Table 1 shows the results of DNN-WSA in comparison with the above models. Note that the proposed model not only performed best in terms of all the used evaluation measures, but its performance was also significantly better at the 5% significance level using the Wilcoxon signed rank test, which demonstrates the effectiveness of the proposed model. SVM-WSD also performed well in terms of accuracy, especially when considering the computational time.

In this study, we adopted the testing time criterion - as suggested in related studies [19] - to show the real-time capacity of consumer review classifiers. The proposed DNN-WSA model performed the worst regarding time efficiency, but it can still be considered time efficient with approximately 7,700 reviews classified per second. Recall that the key determinants of the overall complexity are the numbers of iterations and features in the DNN model. Therefore, better time efficiency can be expected with the decrease in the number of n-grams. Overall, the DNN-WSA model performed well for both opinion categories, as indicated by the high value of AUC. The other two DNN models, LSTM and CNN, also performed well regarding AUC. Additionally, the high value of the F-score for DNN-WSA indicates a balanced performance in terms of precision (0.896 on average) and recall (0.899).
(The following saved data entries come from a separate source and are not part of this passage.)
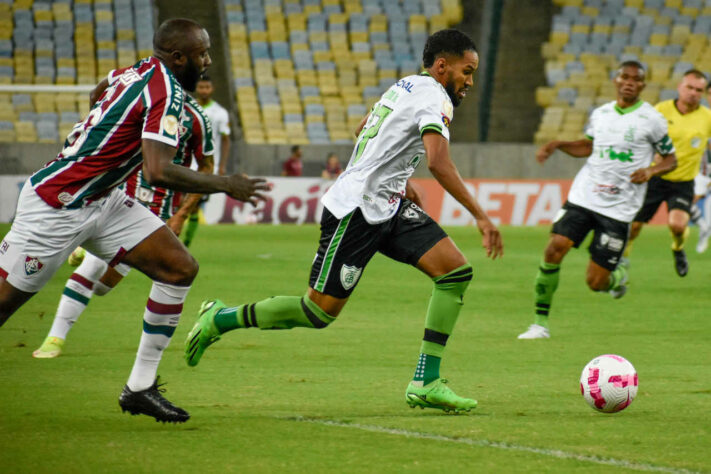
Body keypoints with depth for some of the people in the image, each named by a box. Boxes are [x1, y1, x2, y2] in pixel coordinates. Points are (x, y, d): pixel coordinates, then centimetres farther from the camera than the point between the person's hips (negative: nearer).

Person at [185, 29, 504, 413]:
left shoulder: (407, 86, 15)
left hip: (387, 206, 10)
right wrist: (480, 216, -29)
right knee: (319, 312, -3)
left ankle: (425, 384, -7)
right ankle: (219, 319, 16)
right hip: (356, 210, -10)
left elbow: (364, 129, 31)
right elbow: (438, 163, -29)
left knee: (456, 271, -5)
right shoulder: (433, 97, -15)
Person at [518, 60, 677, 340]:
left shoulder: (651, 120, -3)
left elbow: (671, 159, 5)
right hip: (582, 198, 3)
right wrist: (558, 145, 10)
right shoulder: (600, 114, 9)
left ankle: (619, 275, 33)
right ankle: (541, 322, -7)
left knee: (595, 283, -5)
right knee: (555, 248, -17)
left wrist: (651, 170, -15)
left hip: (619, 209, -3)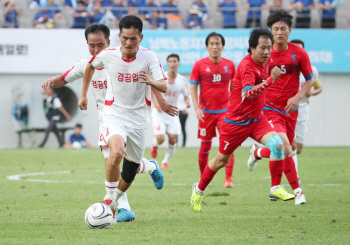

Table 1. Results of the experiments.

6 Conclusion

In this study, we proposed an efficient DNN model integrating word-sentiment associations for the opinion mining of consumer reviews. We proved the model’s performance improvement compared with baseline word representations by conducting extensive experiments on the Amazon dataset. We compared the proposed DNN-WSA model with several existing approaches, including both DNNs and other machine learning methods. Hence, the effectiveness of the proposed model was demonstrated. The results of the experiments suggest that word-sentiment associations might be more effective than word representation based on word embeddings only. Integrating the word-sentiment associations with n-gram representation provides further improvement. However, such a word representation model leads to a partly sparse dataset, which necessitates further requirements for the opinion mining machine learning methods. We showed that the proposed DNN model can handle such a word representation model.

In future research, a more thorough analysis can be performed by investigating the word-sentiment associations at the entity/aspect level. One of the limitations of the proposed model is that only local features were captured. Therefore, alternative DNN models with attention mechanisms could be considered to overcome this limitation. A cross-domain modification of the model is another problem that needs to be addressed. The n-gram feature extraction used in this study does not consider the semantic similarity or the discriminative ability of words. Therefore, enhanced n-gram representations [29] are recommended to reduce the dimensionality and sparsity of the data. The application of an effective feature selection method may also lead to lower computational complexity and improved time efficiency [30]. Alternative embedding-based schemes can also be utilized [31].